**Work required**
Please pick up the forum thread below about cat toys and continue it from the point where it stops.
*** Opening Provided text ***
# Dozens of toys of all sorts...



## DeafDogs&Cat (Mar 27, 2013)

and this is what Munch plays with! 






Oliver's booties! 

Sent from Petguide.com Free App


----------



## 10cats2dogs (Jun 16, 2013)

Munch is just so dog gone CUTE!
I love how he looks at you like,
"Really Mom, I'm not misbehaving!!"


----------



## emilyatl (Sep 9, 2013)

I love watching his antics. He looks like he probably gets into stuff and tries blames the dogs a lot.  Smart boy.


----------



## DeafDogs&Cat (Mar 27, 2013)

Hahaha yup. .. except I always know it's him as the stuff he gets into is too high for the 7" tall dachshunds and my big guy is crated when I'm not home lol

Sent from Petguide.com Free App


----------



## emilyatl (Sep 9, 2013)

LOL. Yeah, not much you can blame on doxies if it's up high.


----------



## snowy (Aug 23, 2012)

Munch is always so CUTE! and what was that? socks?


----------



## DeafDogs&Cat (Mar 27, 2013)

Oliver's booties all velcroed together lol

Sent from Petguide.com Free App


----------



## Marcia (Dec 26, 2010)

Try one of these! I just bought 3 and my cats don't know what to make of them. One headed right for my behemoth Jack and he scurried away! SO funny, poor guy! Taking one to the shelter tomorrow, should be fun!

Amazon.com: Innovation First Hexbug Nano: Toys & Games


----------



## snowy (Aug 23, 2012)

Someone mentioned that in another thread, and I was interested. Googled and am still wondering how to play that. Its remote controlled? or just add battery and let it run by itself.

p.s. oh sorry, just saw the video on Amazon, so its not a remote controlled toy.


----------



## rural-cat (Dec 6, 2013)
*** Closing Provided text ***
*** Opening Data for analysis ***
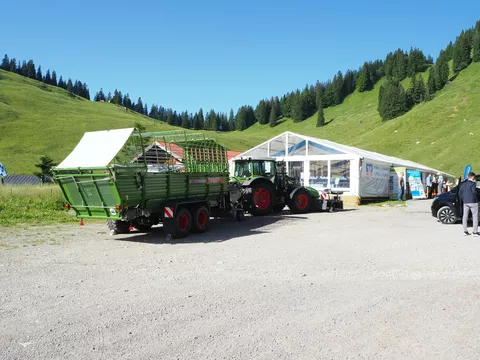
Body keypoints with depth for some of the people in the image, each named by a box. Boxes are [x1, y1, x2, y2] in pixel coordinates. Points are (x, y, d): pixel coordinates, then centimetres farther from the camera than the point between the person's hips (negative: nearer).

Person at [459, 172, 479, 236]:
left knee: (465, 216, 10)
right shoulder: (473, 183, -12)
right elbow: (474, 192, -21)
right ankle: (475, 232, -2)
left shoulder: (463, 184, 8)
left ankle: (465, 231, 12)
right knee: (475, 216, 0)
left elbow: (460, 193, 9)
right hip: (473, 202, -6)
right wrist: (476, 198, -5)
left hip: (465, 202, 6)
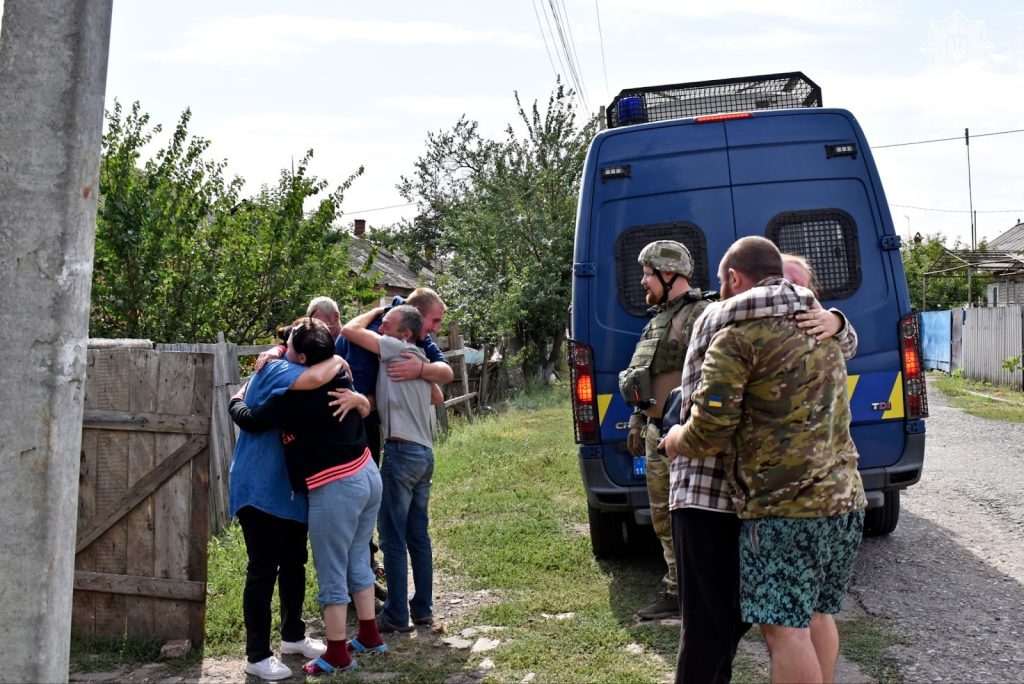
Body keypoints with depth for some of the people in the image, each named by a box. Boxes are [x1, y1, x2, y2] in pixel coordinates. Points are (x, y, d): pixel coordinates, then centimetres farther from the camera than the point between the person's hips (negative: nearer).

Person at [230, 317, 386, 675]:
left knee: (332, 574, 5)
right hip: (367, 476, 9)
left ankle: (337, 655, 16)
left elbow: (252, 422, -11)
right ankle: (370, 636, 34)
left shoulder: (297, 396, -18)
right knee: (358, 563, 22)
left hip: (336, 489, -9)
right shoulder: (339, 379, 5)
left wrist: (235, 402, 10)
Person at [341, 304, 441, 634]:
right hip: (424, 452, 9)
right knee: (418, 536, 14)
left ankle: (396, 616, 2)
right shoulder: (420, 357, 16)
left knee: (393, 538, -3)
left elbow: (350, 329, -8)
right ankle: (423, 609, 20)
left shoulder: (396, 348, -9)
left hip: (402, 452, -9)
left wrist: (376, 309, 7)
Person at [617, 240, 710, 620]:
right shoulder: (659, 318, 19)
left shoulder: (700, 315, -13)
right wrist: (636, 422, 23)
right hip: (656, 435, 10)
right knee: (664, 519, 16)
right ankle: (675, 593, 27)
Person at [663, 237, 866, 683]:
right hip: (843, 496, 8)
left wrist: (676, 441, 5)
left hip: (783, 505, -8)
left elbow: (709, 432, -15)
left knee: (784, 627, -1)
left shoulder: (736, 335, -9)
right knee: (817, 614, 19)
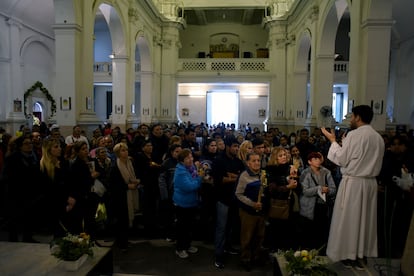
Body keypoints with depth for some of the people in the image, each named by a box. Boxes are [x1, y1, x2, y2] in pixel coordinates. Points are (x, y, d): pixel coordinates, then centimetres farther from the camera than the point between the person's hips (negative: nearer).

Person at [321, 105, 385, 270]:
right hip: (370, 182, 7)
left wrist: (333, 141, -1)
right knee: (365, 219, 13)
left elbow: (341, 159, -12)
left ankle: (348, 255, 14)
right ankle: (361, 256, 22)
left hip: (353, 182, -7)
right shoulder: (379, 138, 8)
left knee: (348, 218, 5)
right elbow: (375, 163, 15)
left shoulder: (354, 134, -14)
*** Closing Data for analysis ***
**Task result**
i love seeing munch, both pics and videos! he sure does find lots of fun things to do!


----------



## Tiliqua (Jan 22, 2013)

Love it!

He and Orion are seriously soul mates - very similar, busy, unafraid cats.


----------



## DeafDogs&Cat (Mar 27, 2013)

Hmmm... jerks would be a better term lol

Sent from Petguide.com Free App


----------



## NebraskaCat (Jan 15, 2013)

I think we need Munch for President or Munch Fan Club t-shirts in our gift shop.


----------



## DeafDogs&Cat (Mar 27, 2013)

NebraskaCat said:


> I think we need Munch for President or Munch Fan Club t-shirts in our gift shop.


LOL that's funny! 

Sent from Petguide.com Free App


----------



## DeafDogs&Cat (Mar 27, 2013)

rural-cat said:


> i love seeing munch, both pics and videos! he sure does find lots of fun things to do!


Fun for whom? Lol I'm always having to clean up his messes! Hahaha

Sent from Petguide.com Free App


----------



## BigLittleSmall (Dec 9, 2013)

Awww I love a busy cat! He & Mr. Diggs would have a ball together (and look quite fabulous in the process lo).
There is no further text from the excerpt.